**任务事项 1**
根据下面这篇关于Dubbo服务调用的文章,服务导出的过程中会做哪两件事情?
**任务事项 2**
请紧接着下面这篇关于Dubbo服务调用的文章的最后一行续写下去。

**待分析文本**
---

Dubbo学习记录(十五) - 服务调用【一】-之 服务端Netty的hander包装过程与 服务端线程模型

业界资讯 2023-08-01 22:02:37 阅读次数: 0

Dubbo服务调用

之前写十几篇文章, 自己对Dubbo的运行有了一定的了解。而Dubbo服务调用则是重中之重, 目测将这个过程写出来起码需要5-6篇文章;

服务端Netty的hander包装

服务导出的过程中, 会做两件事情、一件事情是将服务提供者的信息转换为URL放入注册中心;二是启动服务器; 而netty处理请求的数据过程依赖于一个个的handler,因此需要了解处理请求的Handler;

    private ExchangeServer createServer(URL url) {
    
    
    //省略部分代码
        ExchangeServer server;
        try {
    
    
            // requestHandler是请求处理器,类型为ExchangeHandler
            // 表示从url的端口接收到请求后,requestHandler来进行处理
            server = Exchangers.bind(url, requestHandler);
        } catch (RemotingException e) {
    
    
            throw new RpcException("Fail to start server(url: " + url + ") " + e.getMessage(), e);
        }
        return server;
    }

首先会传入requestHandler, 而这个handler是一个ExchangeHandlerAdapter类;

ExchangeHandlerAdapter

当请求到来的时候, 首先是调用received(Channel channel, Object message),然后会调用reply(ExchangeChannel channel, Object message)处理ing求,message就是请求的数据, channel则表示与客户端的长连接;
工作过程: 最终就是通过反射技术调用Method.invoke执行服务;

  1. 类型转换, 将Object转换为Invocation;
  2. 调用getInvoker获取服务提供者的执行器;(这个Invoker会被多层包装)
  3. 设置远程地址remoteAddress给RpcContext
  4. 调用执行器的invoke方法, 返回结果;
  5. 返回一个CompletionFuture实例;
private ExchangeHandler requestHandler = new ExchangeHandlerAdapter() {
    
    

        @Override
        public CompletableFuture<Object> reply(ExchangeChannel channel, Object message) throws RemotingException {
    
    
            Invocation inv = (Invocation) message;
            Invoker<?> invoker = getInvoker(channel, inv); 
			//省略部分代码
            RpcContext.getContext().setRemoteAddress(channel.getRemoteAddress());
            Result result = invoker.invoke(inv);
            return result.completionFuture().thenApply(Function.identity());
        }

        @Override
        public void received(Channel channel, Object message) throws RemotingException {
    
    
            if (message instanceof Invocation) {
    
    
                // 这是服务端接收到Invocation时的处理逻辑
                reply((ExchangeChannel) channel, message);
            } else {
    
    
                super.received(channel, message);
            }
        }
}

Exchangers.bind(url, requestHandler)

---

**给定列表**
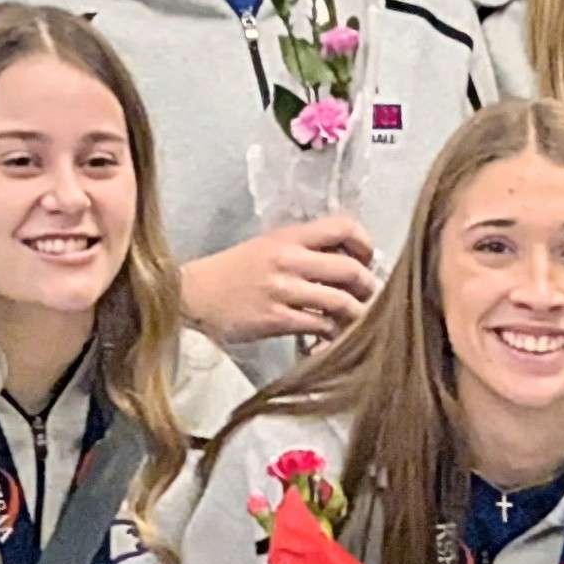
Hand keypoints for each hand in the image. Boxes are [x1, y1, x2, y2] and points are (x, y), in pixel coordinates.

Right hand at [179, 217, 378, 348]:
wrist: (194, 294)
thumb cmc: (233, 272)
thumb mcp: (267, 247)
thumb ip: (304, 250)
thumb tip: (345, 263)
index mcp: (289, 237)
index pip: (343, 227)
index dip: (365, 244)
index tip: (366, 260)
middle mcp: (289, 259)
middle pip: (350, 269)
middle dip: (368, 287)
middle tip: (366, 297)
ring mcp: (283, 290)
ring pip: (340, 301)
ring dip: (356, 314)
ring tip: (354, 320)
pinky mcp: (276, 319)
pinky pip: (319, 326)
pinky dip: (332, 334)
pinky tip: (330, 337)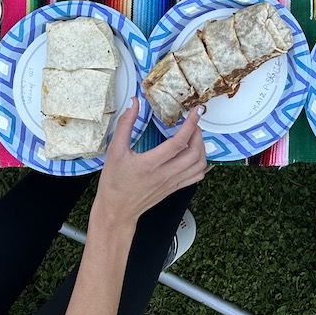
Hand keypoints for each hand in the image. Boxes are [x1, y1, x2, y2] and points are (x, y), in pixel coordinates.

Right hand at [92, 98, 207, 224]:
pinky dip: (201, 163)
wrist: (116, 211)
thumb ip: (125, 125)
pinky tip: (195, 154)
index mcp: (149, 164)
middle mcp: (164, 175)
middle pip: (194, 154)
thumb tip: (134, 103)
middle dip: (199, 134)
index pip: (178, 142)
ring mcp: (171, 183)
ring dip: (202, 148)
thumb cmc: (114, 182)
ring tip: (194, 137)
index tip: (196, 111)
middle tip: (193, 123)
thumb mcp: (114, 151)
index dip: (190, 125)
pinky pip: (196, 176)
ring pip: (199, 165)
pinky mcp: (174, 188)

---

**你的回答 1**
一是将服务提供者的信息转换为URL放入注册中心,二是启动服务器。

**你的回答 2**
过程:

  1. 调用getExchanger(url),通过SPI机制获取Exchanger的扩展实现类, 默认的实现类是HeaderExhanger
  2. 调用bind方法启动netty;
    public static ExchangeServer bind(URL url, ExchangeHandler handler) throws RemotingException {
    
    
        // codec表示协议编码方式
        url = url.addParameterIfAbsent(Constants.CODEC_KEY, "exchange");
        // 通过url得到HeaderExchanger, 利用HeaderExchanger进行bind,将得到一个HeaderExchangeServer
        return getExchanger(url).bind(url, handler);
    }

HeaderExchanger#bind(Url, hander)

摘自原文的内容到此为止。